Vueling en première ligne en Europe
Vueling s’était positionnée dès 2025 en signant une lettre d’intention avec MicroTau pour tester cette technologie. L’objectif affiché : devenir la première compagnie européenne à exploiter un avion équipé de ce revêtement biomimétique. Le projet prévoit une installation sur la famille Airbus A320, sous réserve de l’obtention d’un certificat de type supplémentaire (STC), indispensable pour toute modification d’un appareil en service. À l’époque, Franc Sanmartí, directeur du développement durable de Vueling, déclarait : « Cette innovation soutient non seulement notre objectif d’amélioration de l’efficacité énergétique, mais renforce également notre engagement à réduire nos émissions de CO₂ grâce à des solutions innovantes ».
Une technologie inspirée du vivant
Le Flightfilm repose sur un principe biomimétique : reproduire à l’échelle microscopique la texture de la peau de requin.
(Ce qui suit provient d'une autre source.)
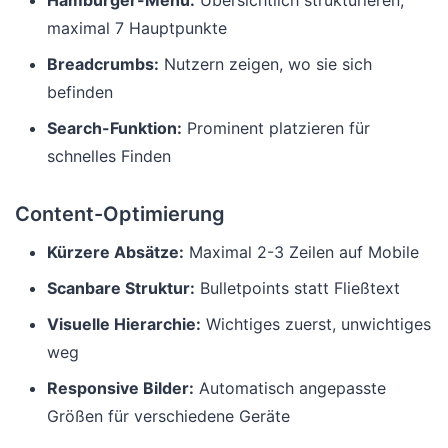
Hamburger-Menü:
Übersichtlich strukturieren,
maximal 7 Hauptpunkte
Breadcrumbs:
Nutzern zeigen, wo sie sich
befinden
Search-Funktion:
Prominent platzieren für
schnelles Finden
Content-Optimierung
Kürzere Absätze:
Maximal 2-3 Zeilen auf Mobile
Scanbare Struktur:
Bulletpoints statt Fließtext
Visuelle Hierarchie:
Wichtiges zuerst, unwichtiges
weg
Responsive Bilder:
Automatisch angepasste
Größen für verschiedene Geräte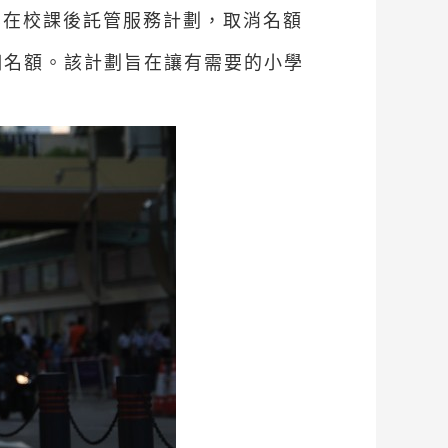
化在校課後託管服務計劃，取消名額
0個名額。該計劃旨在讓有需要的小學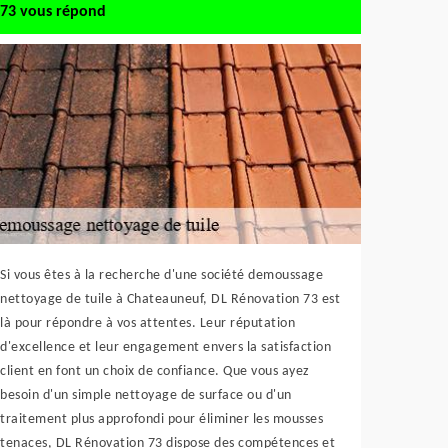
73 vous répond
Si vous êtes à la recherche d'une société demoussage
nettoyage de tuile à Chateauneuf, DL Rénovation 73 est
là pour répondre à vos attentes. Leur réputation
d'excellence et leur engagement envers la satisfaction
client en font un choix de confiance. Que vous ayez
besoin d'un simple nettoyage de surface ou d'un
traitement plus approfondi pour éliminer les mousses
tenaces, DL Rénovation 73 dispose des compétences et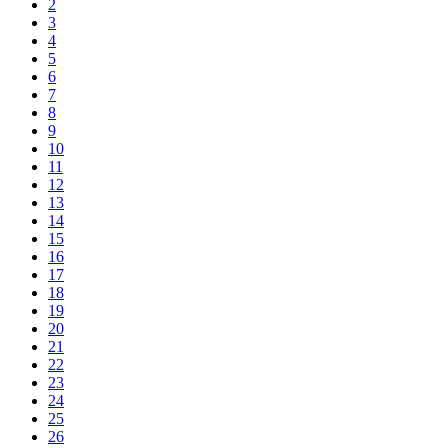
2
3
4
5
6
7
8
9
10
11
12
13
14
15
16
17
18
19
20
21
22
23
24
25
26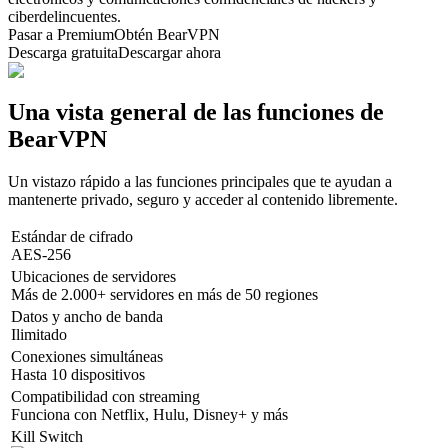
ciberdelincuentes.
Pasar a Premium
Obtén BearVPN
Descarga gratuita
Descargar ahora
Una vista general de las funciones de
BearVPN
Un vistazo rápido a las funciones principales que te ayudan a
mantenerte privado, seguro y acceder al contenido libremente.
Estándar de cifrado
AES-256
Ubicaciones de servidores
Más de 2.000+ servidores en más de 50 regiones
Datos y ancho de banda
Ilimitado
Conexiones simultáneas
Hasta 10 dispositivos
Compatibilidad con streaming
Funciona con Netflix, Hulu, Disney+ y más
Kill Switch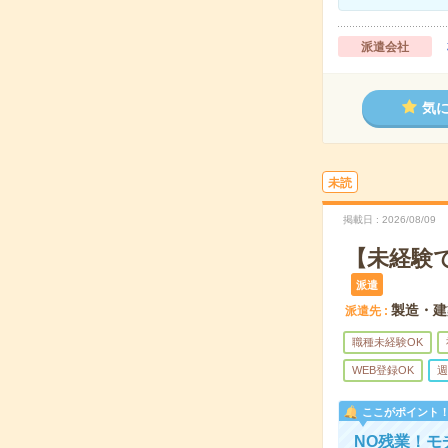
派遣会社
気
未読
掲載日
2026/08/09
【未経験
派遣
製造・建
派遣先
職種未経験OK
WEB登録OK
週
ここがポイント
NO残業！モ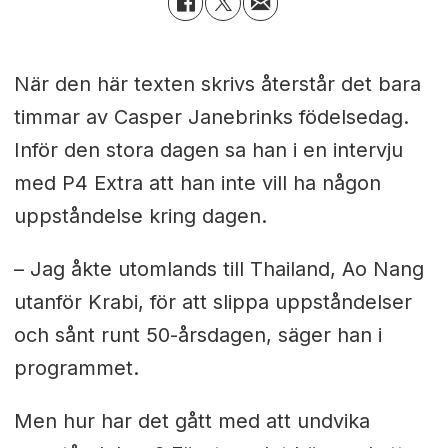
När den här texten skrivs återstår det bara
timmar av Casper Janebrinks födelsedag.
Inför den stora dagen sa han i en intervju
med P4 Extra att han inte vill ha någon
uppståndelse kring dagen.
– Jag åkte utomlands till Thailand, Ao Nang
utanför Krabi, för att slippa uppståndelser
och sånt runt 50-årsdagen, säger han i
programmet.
Men hur har det gått med att undvika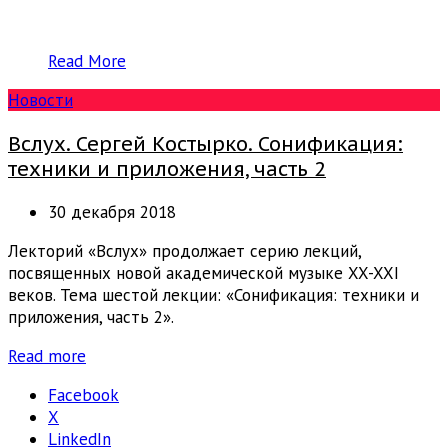
Read More
Новости
Вслух. Сергей Костырко. Сонификация:
техники и приложения, часть 2
30 декабря 2018
Лекторий «Вслух» продолжает серию лекций,
посвященных новой академической музыке XX-XXI
веков. Тема шестой лекции: «Сонификация: техники и
приложения, часть 2».
Read more
Facebook
X
LinkedIn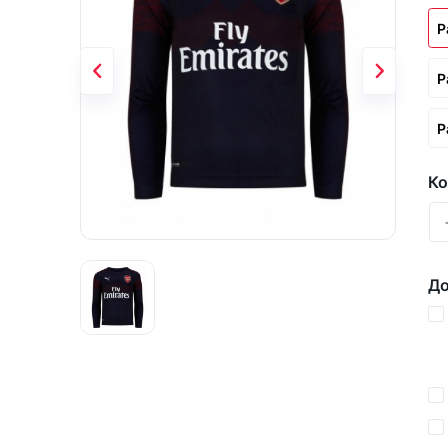
Р
Р
Р
Ко
До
Celle-ci est composée de fines rainures (riblets) qui permettent de réduire les turbulences au contact de la surface. Appliqué sous forme de film adhésif sur le fuselage, ce revêtement agit directement sur la traînée de frottement. MAKO explique dans sa fiche technique que « les turbulences proches de la surface sont soulevées vers les sommets des microstructures, ce qui limite leur interaction directe avec la paroi et réduit la friction ». Résultat attendu : une diminution mesurable de la consommation de carburant, sans modification structurelle de l’avion.
Un levier économique et environnemental
Dans un contexte de volatilité des prix du kérosène — deuxième poste de coûts des compagnies après le personnel — ce type d’innovation suscite un intérêt croissant. Même si MAKO ne communique pas officiellement de gain précis pour l’A320, des technologies similaires testées par Lufthansa Technik ou BASF ont montré des réductions de consommation de l’ordre de 1% à 2%, ce qui représente des économies significatives à l’échelle d’une flotte.
Pour IAG, l’enjeu est multiple comme l’indique Raza Ali, Managing Partner de IAGi Ventures : « Nous pensons que cette technologie peut améliorer l’efficacité opérationnelle, générer des économies substantielles et réduire les émissions, tout en s’inscrivant dans notre stratégie d’innovation ». Autre avantage clé : l’installation du film ne nécessite pas de modification structurelle lourde. Elle peut être réalisée lors des visites de maintenance programmées, ce qui limite l’immobilisation des appareils.
Si la certification est confirmée en 2026, Vueling pourrait ainsi devenir un laboratoire grandeur nature pour cette technologie en Europe — avec, à terme, un déploiement potentiel à l’ensemble des compagnies du groupe IAG (British Airways, Iberia, Aer Lingus).